The throne beneath them pulsed, a slow, resentful thrum, as if Hell itself remembered the fracture that moment had caused.  
Adelaide’s heart ached. “And he told her something too?” she said quietly.  
Apollo stilled. Utterly. The kind of stillness that comes before violence. 
“Yes,” he said after a moment. “That I feared her. That I planned to remove her before she could remove me.”  
Adelaide closed her eyes. Her lashes trembled, breath pulling tight in her chest as she imagined it—the poison whispered from both sides, the way doubt could bloom faster than truth. 
“When you confronted her,” she said, carefully, “what did she say?”  
Apollo laughed. The sound was harsh. Fractured. It scraped through the room like broken glass dragged across stone. 
“She denied it,” he said. “Of course she did.” His gaze darkened. “And I denied her denial.”  
The air thickened. Heat rolled outward from him in a low wave, torches flaring before shrinking back, cowed by the force of it. 
“She was furious,” Apollo continued. “Hurt. She thought I’d already decided she was disposable.” His jaw clenched. “And I thought she was stalling.”  
Adelaide leaned in closer, forehead brushing his, her breath warming the space between them. The contact was instinctive, an answer to tension rather than thought. 
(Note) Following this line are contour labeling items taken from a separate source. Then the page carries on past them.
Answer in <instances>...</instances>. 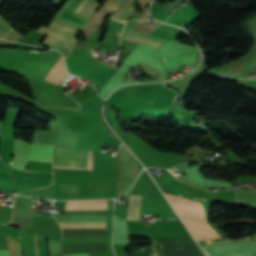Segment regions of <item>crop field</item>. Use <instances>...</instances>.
Segmentation results:
<instances>
[{
    "mask_svg": "<svg viewBox=\"0 0 256 256\" xmlns=\"http://www.w3.org/2000/svg\"><path fill=\"white\" fill-rule=\"evenodd\" d=\"M107 200L66 201L65 210L106 208ZM57 221L106 219V214L55 216ZM62 229L105 227L106 220L58 222ZM67 256H88L87 253Z\"/></svg>",
    "mask_w": 256,
    "mask_h": 256,
    "instance_id": "crop-field-1",
    "label": "crop field"
},
{
    "mask_svg": "<svg viewBox=\"0 0 256 256\" xmlns=\"http://www.w3.org/2000/svg\"><path fill=\"white\" fill-rule=\"evenodd\" d=\"M37 31L47 35L41 44L69 54L80 28L52 18L47 27L40 26Z\"/></svg>",
    "mask_w": 256,
    "mask_h": 256,
    "instance_id": "crop-field-2",
    "label": "crop field"
},
{
    "mask_svg": "<svg viewBox=\"0 0 256 256\" xmlns=\"http://www.w3.org/2000/svg\"><path fill=\"white\" fill-rule=\"evenodd\" d=\"M165 195L168 197L173 208L176 210L180 217L196 218L198 220L207 222L201 204L168 194Z\"/></svg>",
    "mask_w": 256,
    "mask_h": 256,
    "instance_id": "crop-field-4",
    "label": "crop field"
},
{
    "mask_svg": "<svg viewBox=\"0 0 256 256\" xmlns=\"http://www.w3.org/2000/svg\"><path fill=\"white\" fill-rule=\"evenodd\" d=\"M100 6L96 0H83L74 13L89 20Z\"/></svg>",
    "mask_w": 256,
    "mask_h": 256,
    "instance_id": "crop-field-9",
    "label": "crop field"
},
{
    "mask_svg": "<svg viewBox=\"0 0 256 256\" xmlns=\"http://www.w3.org/2000/svg\"><path fill=\"white\" fill-rule=\"evenodd\" d=\"M0 125H1V121H0Z\"/></svg>",
    "mask_w": 256,
    "mask_h": 256,
    "instance_id": "crop-field-20",
    "label": "crop field"
},
{
    "mask_svg": "<svg viewBox=\"0 0 256 256\" xmlns=\"http://www.w3.org/2000/svg\"><path fill=\"white\" fill-rule=\"evenodd\" d=\"M54 168H74V169H82L85 170L86 168H81V167H70V166H59V165H54ZM87 170H92V150L89 152V161H88V169Z\"/></svg>",
    "mask_w": 256,
    "mask_h": 256,
    "instance_id": "crop-field-16",
    "label": "crop field"
},
{
    "mask_svg": "<svg viewBox=\"0 0 256 256\" xmlns=\"http://www.w3.org/2000/svg\"><path fill=\"white\" fill-rule=\"evenodd\" d=\"M0 256H9L8 250L0 251Z\"/></svg>",
    "mask_w": 256,
    "mask_h": 256,
    "instance_id": "crop-field-18",
    "label": "crop field"
},
{
    "mask_svg": "<svg viewBox=\"0 0 256 256\" xmlns=\"http://www.w3.org/2000/svg\"><path fill=\"white\" fill-rule=\"evenodd\" d=\"M49 255H61L60 242L48 240Z\"/></svg>",
    "mask_w": 256,
    "mask_h": 256,
    "instance_id": "crop-field-15",
    "label": "crop field"
},
{
    "mask_svg": "<svg viewBox=\"0 0 256 256\" xmlns=\"http://www.w3.org/2000/svg\"><path fill=\"white\" fill-rule=\"evenodd\" d=\"M88 150L55 148L54 156L87 158ZM54 157L53 163L59 165L86 167L87 159Z\"/></svg>",
    "mask_w": 256,
    "mask_h": 256,
    "instance_id": "crop-field-5",
    "label": "crop field"
},
{
    "mask_svg": "<svg viewBox=\"0 0 256 256\" xmlns=\"http://www.w3.org/2000/svg\"><path fill=\"white\" fill-rule=\"evenodd\" d=\"M61 188H78V185L61 184ZM78 189H61V192H77Z\"/></svg>",
    "mask_w": 256,
    "mask_h": 256,
    "instance_id": "crop-field-17",
    "label": "crop field"
},
{
    "mask_svg": "<svg viewBox=\"0 0 256 256\" xmlns=\"http://www.w3.org/2000/svg\"><path fill=\"white\" fill-rule=\"evenodd\" d=\"M124 0H107L102 6L101 9L112 12L116 10Z\"/></svg>",
    "mask_w": 256,
    "mask_h": 256,
    "instance_id": "crop-field-13",
    "label": "crop field"
},
{
    "mask_svg": "<svg viewBox=\"0 0 256 256\" xmlns=\"http://www.w3.org/2000/svg\"><path fill=\"white\" fill-rule=\"evenodd\" d=\"M166 67H171L177 64L195 61V52L184 54L180 56H174L163 60Z\"/></svg>",
    "mask_w": 256,
    "mask_h": 256,
    "instance_id": "crop-field-12",
    "label": "crop field"
},
{
    "mask_svg": "<svg viewBox=\"0 0 256 256\" xmlns=\"http://www.w3.org/2000/svg\"><path fill=\"white\" fill-rule=\"evenodd\" d=\"M132 2L133 0H126L111 18L124 23L135 10L133 7H131Z\"/></svg>",
    "mask_w": 256,
    "mask_h": 256,
    "instance_id": "crop-field-11",
    "label": "crop field"
},
{
    "mask_svg": "<svg viewBox=\"0 0 256 256\" xmlns=\"http://www.w3.org/2000/svg\"><path fill=\"white\" fill-rule=\"evenodd\" d=\"M109 12L98 10L94 16L89 20V22L84 26L81 30L83 35L86 38H90L96 28L100 25V23L107 17Z\"/></svg>",
    "mask_w": 256,
    "mask_h": 256,
    "instance_id": "crop-field-8",
    "label": "crop field"
},
{
    "mask_svg": "<svg viewBox=\"0 0 256 256\" xmlns=\"http://www.w3.org/2000/svg\"><path fill=\"white\" fill-rule=\"evenodd\" d=\"M67 74H68V73H67ZM67 74H66V75H67ZM66 75H64L62 78L64 79V78L66 77Z\"/></svg>",
    "mask_w": 256,
    "mask_h": 256,
    "instance_id": "crop-field-19",
    "label": "crop field"
},
{
    "mask_svg": "<svg viewBox=\"0 0 256 256\" xmlns=\"http://www.w3.org/2000/svg\"><path fill=\"white\" fill-rule=\"evenodd\" d=\"M185 225L197 240H208V239H216L222 238L219 234H217L209 224L195 221L192 219H183Z\"/></svg>",
    "mask_w": 256,
    "mask_h": 256,
    "instance_id": "crop-field-6",
    "label": "crop field"
},
{
    "mask_svg": "<svg viewBox=\"0 0 256 256\" xmlns=\"http://www.w3.org/2000/svg\"><path fill=\"white\" fill-rule=\"evenodd\" d=\"M140 201H141V195H130L127 219L129 220L139 219Z\"/></svg>",
    "mask_w": 256,
    "mask_h": 256,
    "instance_id": "crop-field-10",
    "label": "crop field"
},
{
    "mask_svg": "<svg viewBox=\"0 0 256 256\" xmlns=\"http://www.w3.org/2000/svg\"><path fill=\"white\" fill-rule=\"evenodd\" d=\"M4 0H0V5ZM12 28L3 17L0 16V38H3L7 32ZM9 33V32H8Z\"/></svg>",
    "mask_w": 256,
    "mask_h": 256,
    "instance_id": "crop-field-14",
    "label": "crop field"
},
{
    "mask_svg": "<svg viewBox=\"0 0 256 256\" xmlns=\"http://www.w3.org/2000/svg\"><path fill=\"white\" fill-rule=\"evenodd\" d=\"M53 147L51 145L32 143L28 160L52 162Z\"/></svg>",
    "mask_w": 256,
    "mask_h": 256,
    "instance_id": "crop-field-7",
    "label": "crop field"
},
{
    "mask_svg": "<svg viewBox=\"0 0 256 256\" xmlns=\"http://www.w3.org/2000/svg\"><path fill=\"white\" fill-rule=\"evenodd\" d=\"M157 27L138 21L127 31L122 40L160 50L168 41L148 36Z\"/></svg>",
    "mask_w": 256,
    "mask_h": 256,
    "instance_id": "crop-field-3",
    "label": "crop field"
}]
</instances>
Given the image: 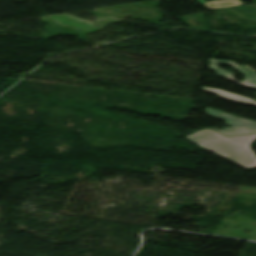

“You didn’t listen,” she said.  
“No,” Apollo agreed. “I didn’t.”  
The words burned. They echoed inward rather than out, carving something deeper than regret.  
Apollo’s wings shifted behind him, the clawed tips scraping the back of the throne as memory surged. Heat rolled off him in waves, torches flaring in response, shadows trembling. The sound of his wings against the throne was sharp, involuntary—a reflex he had never mastered. 
“She stood against me,” he said. “And I stood against her.” His voice dropped to a near growl. “Neither of us understood that the lie had already done its work.” 
His hand slid up her spine, fingers threading into her hair as if to steady himself. Not claiming. Clinging. 
Her fingers slid into his hair, tentative at first, then more certain when he didn’t stop her. She felt the tension there, coiled beneath her touch, as if his thoughts had knotted themselves too tightly. The warmth of his scalp, the faint scent of smoke and iron, grounded the moment in flesh rather than memory. 
“When did you realise the truth?” she asked.  
Apollo’s eyes closed. “After,” he said.  
The word was quiet. Final. The room dimmed around them. Even the distant groan of the mountain went still.  
“She fell,” Apollo said, voice stripped bare now. “And the moment she did, the lie unravelled.” His breath shuddered. “Not because he confessed. Because her flame vanished.”  
Adelaide’s breath caught painfully. Her fingers tightened reflexively in his hair, as if the idea of flame going silent struck something deep and primal in her.  
The throne room seemed to shudder. Apollo’s breath hitched—not visibly, not dramatically, but Adelaide felt it against her skin. Felt the way the moment carved something open in him.  
“I knew her power,” Apollo went on. “I knew the way it moved. The way it answered her. When it went silent—” He swallowed. “There was no betrayal strong enough to kill that bond.” 
The admission settled between them. Heavy. Terrible. Not guilt. Knowledge. 
His hand rose, gripping Adelaide’s thigh—not possessive, but bracing, as if the memory threatened to drag him backward into a moment he could never escape. His fingers pressed hard enough to bruise. He needed the pressure to anchor himself in the present, or risk losing himself to the past. 
“I understood,” he said. “Too late.”  
Adelaide’s chest burned. “What did you do?” she whispered.  
Apollo’s eyes opened. “I hunted them,” he said simply.